**DOCUMENT EXCERPT**:

● ● ●

A Guide to the Business Architecture Body of Knowledge (BIZBOK® Guide)

Basic business architecture concepts and the ability to visualize this information in a variety of ways is only part of the business architecture story. Organizing this information in useful ways and being able to relate and combine these concepts requires a foundational framework.

The framework concept does not impose prescriptive or restrictive concepts into the practice of business architecture. Rather, the framework provides a foundation that organizations can build upon and customize based on unique business architecture requirements, driven by real world challenges.

The Business Architecture Framewo rk

There are three important components within the business architecture framework:

  1. Business Blueprints
  2. Business Architecture Scenarios
  3. The Business Architecture Knowledgebase

Business Blueprints

Business blueprints deliver business transparency that enables and streamlines business transformation across business units, capabilities, and stakeholders. The degree of transparency delivered by these blueprints rarely exists in many organizations today. As a result, many planning sessions miss essential understanding of how to maximize solution-related investments while ensuring that one business unit's success does not create problems for the enterprise as a whole. For example, consider the company that was creating multiple, competing enrolment solutions for the same customer base across multiple product lines. Each project could have succeeded in principle, yet created more complexity and dissatisfaction across the customer base. Business architecture provides the transparency to discover these issues in advance, before money and good will are squandered. Essential business architecture blueprint building and usage are discussed in detail in part 2 of the BIZBOK® Guide.

● ● ●

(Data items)
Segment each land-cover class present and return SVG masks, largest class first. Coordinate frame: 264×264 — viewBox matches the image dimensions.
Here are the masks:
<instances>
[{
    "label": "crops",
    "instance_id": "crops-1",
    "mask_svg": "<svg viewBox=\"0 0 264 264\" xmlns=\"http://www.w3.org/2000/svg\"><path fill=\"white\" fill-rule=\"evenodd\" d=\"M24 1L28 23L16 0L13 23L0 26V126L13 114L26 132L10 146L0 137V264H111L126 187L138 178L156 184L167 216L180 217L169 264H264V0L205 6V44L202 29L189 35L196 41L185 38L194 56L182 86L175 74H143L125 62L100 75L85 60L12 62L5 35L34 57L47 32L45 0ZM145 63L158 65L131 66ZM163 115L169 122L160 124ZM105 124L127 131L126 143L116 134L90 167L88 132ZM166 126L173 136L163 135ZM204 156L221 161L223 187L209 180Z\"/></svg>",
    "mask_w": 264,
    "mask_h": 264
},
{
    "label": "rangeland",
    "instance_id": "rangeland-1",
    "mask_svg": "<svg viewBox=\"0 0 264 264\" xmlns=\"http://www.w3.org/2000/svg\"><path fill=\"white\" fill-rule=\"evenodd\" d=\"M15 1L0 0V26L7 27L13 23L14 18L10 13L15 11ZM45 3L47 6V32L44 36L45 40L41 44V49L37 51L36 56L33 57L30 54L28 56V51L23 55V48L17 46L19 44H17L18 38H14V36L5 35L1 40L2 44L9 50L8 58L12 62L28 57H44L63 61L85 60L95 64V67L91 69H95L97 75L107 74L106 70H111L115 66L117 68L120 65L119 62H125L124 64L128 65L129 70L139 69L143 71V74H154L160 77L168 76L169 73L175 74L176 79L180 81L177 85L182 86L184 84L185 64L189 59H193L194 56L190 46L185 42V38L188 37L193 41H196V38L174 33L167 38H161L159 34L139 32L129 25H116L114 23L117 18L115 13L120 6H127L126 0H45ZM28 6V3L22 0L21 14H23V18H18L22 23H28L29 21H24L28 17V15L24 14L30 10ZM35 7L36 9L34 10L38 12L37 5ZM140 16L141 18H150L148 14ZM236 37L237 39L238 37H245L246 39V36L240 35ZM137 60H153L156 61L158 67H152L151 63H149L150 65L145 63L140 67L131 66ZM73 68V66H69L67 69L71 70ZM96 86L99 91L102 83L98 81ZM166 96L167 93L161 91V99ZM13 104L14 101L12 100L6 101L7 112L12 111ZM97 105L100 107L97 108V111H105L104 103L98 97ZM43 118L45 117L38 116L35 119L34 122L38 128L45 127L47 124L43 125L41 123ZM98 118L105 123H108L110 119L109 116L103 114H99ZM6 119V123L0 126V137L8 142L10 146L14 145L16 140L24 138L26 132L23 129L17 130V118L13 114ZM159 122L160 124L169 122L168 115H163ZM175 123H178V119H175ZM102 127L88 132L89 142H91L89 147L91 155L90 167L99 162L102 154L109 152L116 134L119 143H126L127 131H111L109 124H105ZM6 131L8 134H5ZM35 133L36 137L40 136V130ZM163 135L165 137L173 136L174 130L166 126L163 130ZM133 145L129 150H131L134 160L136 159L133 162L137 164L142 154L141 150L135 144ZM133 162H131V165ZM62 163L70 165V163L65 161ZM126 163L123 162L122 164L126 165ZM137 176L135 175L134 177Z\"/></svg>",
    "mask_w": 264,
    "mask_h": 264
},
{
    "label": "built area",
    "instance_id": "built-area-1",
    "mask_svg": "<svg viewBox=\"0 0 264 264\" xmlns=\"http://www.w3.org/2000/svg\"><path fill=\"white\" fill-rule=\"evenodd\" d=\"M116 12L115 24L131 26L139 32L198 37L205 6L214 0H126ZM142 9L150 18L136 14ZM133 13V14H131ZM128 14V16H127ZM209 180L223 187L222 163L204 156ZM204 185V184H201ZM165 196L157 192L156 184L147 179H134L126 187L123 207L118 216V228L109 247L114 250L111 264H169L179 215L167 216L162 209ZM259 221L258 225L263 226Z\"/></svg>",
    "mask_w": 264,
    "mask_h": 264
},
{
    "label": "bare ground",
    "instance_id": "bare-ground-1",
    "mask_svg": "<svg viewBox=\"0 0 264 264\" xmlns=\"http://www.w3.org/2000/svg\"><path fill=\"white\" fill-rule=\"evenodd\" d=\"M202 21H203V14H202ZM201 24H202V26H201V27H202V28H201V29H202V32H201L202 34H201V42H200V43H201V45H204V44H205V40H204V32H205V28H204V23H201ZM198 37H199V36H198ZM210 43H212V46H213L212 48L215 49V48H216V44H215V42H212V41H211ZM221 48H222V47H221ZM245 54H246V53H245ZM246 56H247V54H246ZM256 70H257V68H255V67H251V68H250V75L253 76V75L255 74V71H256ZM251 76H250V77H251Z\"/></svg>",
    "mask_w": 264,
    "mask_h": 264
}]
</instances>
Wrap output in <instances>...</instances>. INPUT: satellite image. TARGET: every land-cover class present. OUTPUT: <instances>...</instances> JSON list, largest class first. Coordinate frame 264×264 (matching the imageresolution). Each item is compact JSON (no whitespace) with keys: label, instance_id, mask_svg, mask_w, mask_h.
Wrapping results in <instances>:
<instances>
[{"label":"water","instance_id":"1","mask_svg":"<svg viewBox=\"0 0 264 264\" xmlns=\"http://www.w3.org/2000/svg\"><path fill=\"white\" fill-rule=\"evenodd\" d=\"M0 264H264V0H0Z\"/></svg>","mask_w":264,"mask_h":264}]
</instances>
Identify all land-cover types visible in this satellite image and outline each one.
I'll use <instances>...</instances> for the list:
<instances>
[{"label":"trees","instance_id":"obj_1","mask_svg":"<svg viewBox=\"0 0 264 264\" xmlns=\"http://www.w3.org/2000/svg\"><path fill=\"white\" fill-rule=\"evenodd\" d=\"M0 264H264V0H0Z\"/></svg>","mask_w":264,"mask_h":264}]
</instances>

● ● ●

**PROBLEMS TO SOLVE**:
1. Decide whether each statement agrees with the business architecture excerpt, answering yes or no and quoting the deciding words from the text. (a) The framework imposes prescriptive concepts on the practice of business architecture. (b) The business architecture framework contains three important components. (c) The transparency delivered by business blueprints is common in organizations today.
2. According to the business architecture excerpt, why do many planning sessions miss essential understanding of how to maximize solution-related investments?

**ANSWERS PER TASK**:
1.
(a) No: "The framework concept does not impose prescriptive or restrictive concepts into the practice of business architecture."
(b) Yes: "There are three important components within the business architecture framework"
(c) No: "The degree of transparency delivered by these blueprints rarely exists in many organizations today."

2. They miss it because the degree of transparency that business blueprints deliver rarely exists in many organizations today. Without that transparency, planning cannot ensure that one business unit's success does not create problems for the enterprise as a whole.